Source material: Begin

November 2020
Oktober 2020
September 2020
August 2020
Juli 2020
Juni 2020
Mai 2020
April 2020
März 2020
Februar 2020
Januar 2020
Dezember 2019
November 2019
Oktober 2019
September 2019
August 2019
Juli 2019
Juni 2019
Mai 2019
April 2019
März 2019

Source material: End

Line by line, copy the entries above exactly as they appear.

### Solution
November 2020
Oktober 2020
September 2020
August 2020
Juli 2020
Juni 2020
Mai 2020
April 2020
März 2020
Februar 2020
Januar 2020
Dezember 2019
November 2019
Oktober 2019
September 2019
August 2019
Juli 2019
Juni 2019
Mai 2019
April 2019
März 2019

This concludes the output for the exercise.